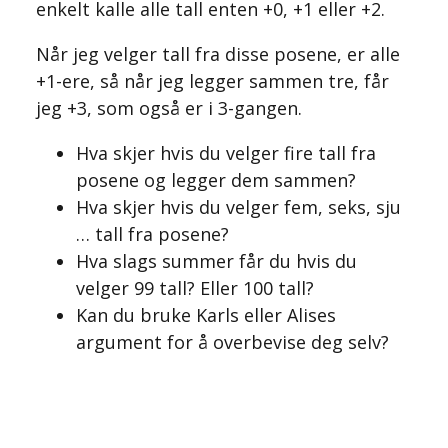
enkelt kalle alle tall enten +0, +1 eller +2.
Når jeg velger tall fra disse posene, er alle
+1-ere, så når jeg legger sammen tre, får
jeg +3, som også er i 3-gangen.
Hva skjer hvis du velger fire tall fra
posene og legger dem sammen?
Hva skjer hvis du velger fem, seks, sju
… tall fra posene?
Hva slags summer får du hvis du
velger 99 tall? Eller 100 tall?
Kan du bruke Karls eller Alises
argument for å overbevise deg selv?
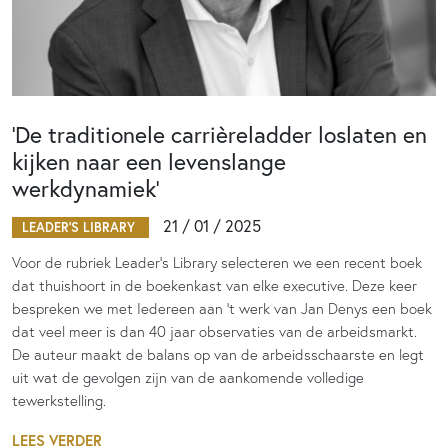
‘De traditionele carrièreladder loslaten en
kijken naar een levenslange
werkdynamiek’
21 / 01 / 2025
LEADER'S LIBRARY
Voor de rubriek Leader’s Library selecteren we een recent boek
dat thuishoort in de boekenkast van elke executive. Deze keer
bespreken we met Iedereen aan ’t werk van Jan Denys een boek
dat veel meer is dan 40 jaar observaties van de arbeidsmarkt.
De auteur maakt de balans op van de arbeidsschaarste en legt
uit wat de gevolgen zijn van de aankomende volledige
tewerkstelling.
LEES VERDER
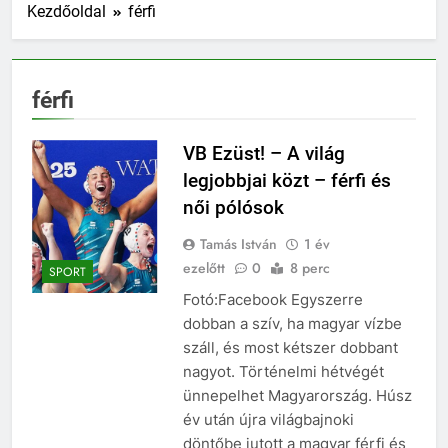
Kezdőoldal
férfi
férfi
VB Ezüst! – A világ
legjobbjai közt – férfi és
női pólósok
Tamás István
1 év
ezelőtt
0
8 perc
SPORT
Fotó:Facebook Egyszerre
dobban a szív, ha magyar vízbe
száll, és most kétszer dobbant
nagyot. Történelmi hétvégét
ünnepelhet Magyarország. Húsz
év után újra világbajnoki
döntőbe jutott a magyar férfi és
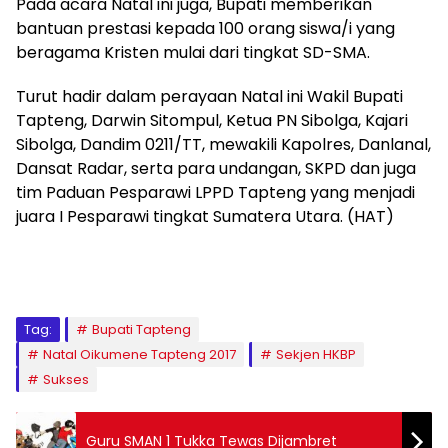
Pada acara Natal ini juga, Bupati memberikan
bantuan prestasi kepada 100 orang siswa/i yang
beragama Kristen mulai dari tingkat SD-SMA.
Turut hadir dalam perayaan Natal ini Wakil Bupati
Tapteng, Darwin Sitompul, Ketua PN Sibolga, Kajari
Sibolga, Dandim 0211/TT, mewakili Kapolres, Danlanal,
Dansat Radar, serta para undangan, SKPD dan juga
tim Paduan Pesparawi LPPD Tapteng yang menjadi
juara I Pesparawi tingkat Sumatera Utara. (HAT)
Tag:
Bupati Tapteng
Natal Oikumene Tapteng 2017
Sekjen HKBP
Sukses
Guru SMAN 1 Tukka Tewas Dijambret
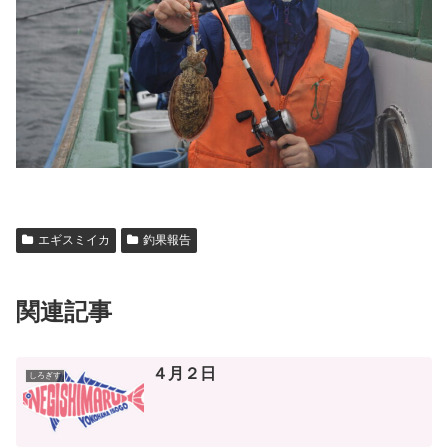
エギスミイカ
釣果報告
関連記事
４月２日
しろぎす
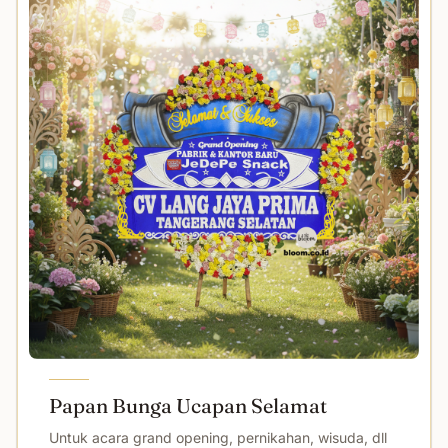
Papan Bunga Ucapan Selamat
Untuk acara grand opening, pernikahan, wisuda, dll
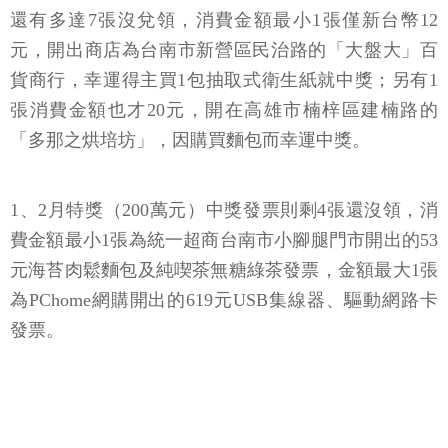
還有多達7張沒兌領，消費金額最小1張僅新台幣12
元，開出商店為台南市新營區民治路的「大盤大」百
貨商行，幸運得主買1包抽取式衛生紙就中獎；另有1
張消費金額也才20元，開在高雄市楠梓區建楠路的
「多那之烘培坊」，因購買麵包而幸運中獎。
1、2月特獎（200萬元）中獎發票則剩4張還沒領，消
費金額最小1張為統一超商台南市小腳腿門市開出的53
元海苔肉鬆麵包及純喫茶無糖綠茶發票，金額最大1張
為PChome網購開出的619元USB集線器、驅動網路卡
發票。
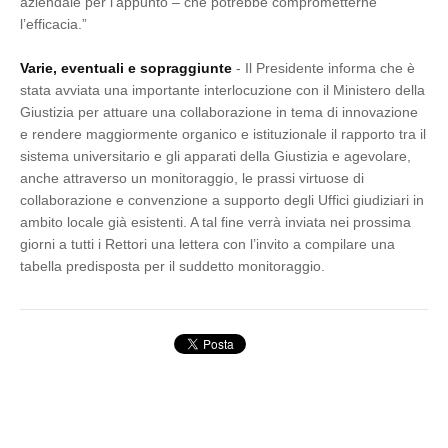
aziendale per l’appunto – che potrebbe comprometterne
l’efficacia.”
Varie, eventuali e sopraggiunte
- Il Presidente informa che è
stata avviata una importante interlocuzione con il Ministero della
Giustizia per attuare una collaborazione in tema di innovazione
e rendere maggiormente organico e istituzionale il rapporto tra il
sistema universitario e gli apparati della Giustizia e agevolare,
anche attraverso un monitoraggio, le prassi virtuose di
collaborazione e convenzione a supporto degli Uffici giudiziari in
ambito locale già esistenti. A tal fine verrà inviata nei prossima
giorni a tutti i Rettori una lettera con l’invito a compilare una
tabella predisposta per il suddetto monitoraggio.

□ □ □ □

### Your objective
Include the first line of the records, the line containing "carrièreladder loslaten en", and every line between them, repeated exactly. Skip the pictures.

### Your response
enkelt kalle alle tall enten +0, +1 eller +2.
Når jeg velger tall fra disse posene, er alle
+1-ere, så når jeg legger sammen tre, får
jeg +3, som også er i 3-gangen.
Hva skjer hvis du velger fire tall fra
posene og legger dem sammen?
Hva skjer hvis du velger fem, seks, sju
… tall fra posene?
Hva slags summer får du hvis du
velger 99 tall? Eller 100 tall?
Kan du bruke Karls eller Alises
argument for å overbevise deg selv?
‘De traditionele carrièreladder loslaten en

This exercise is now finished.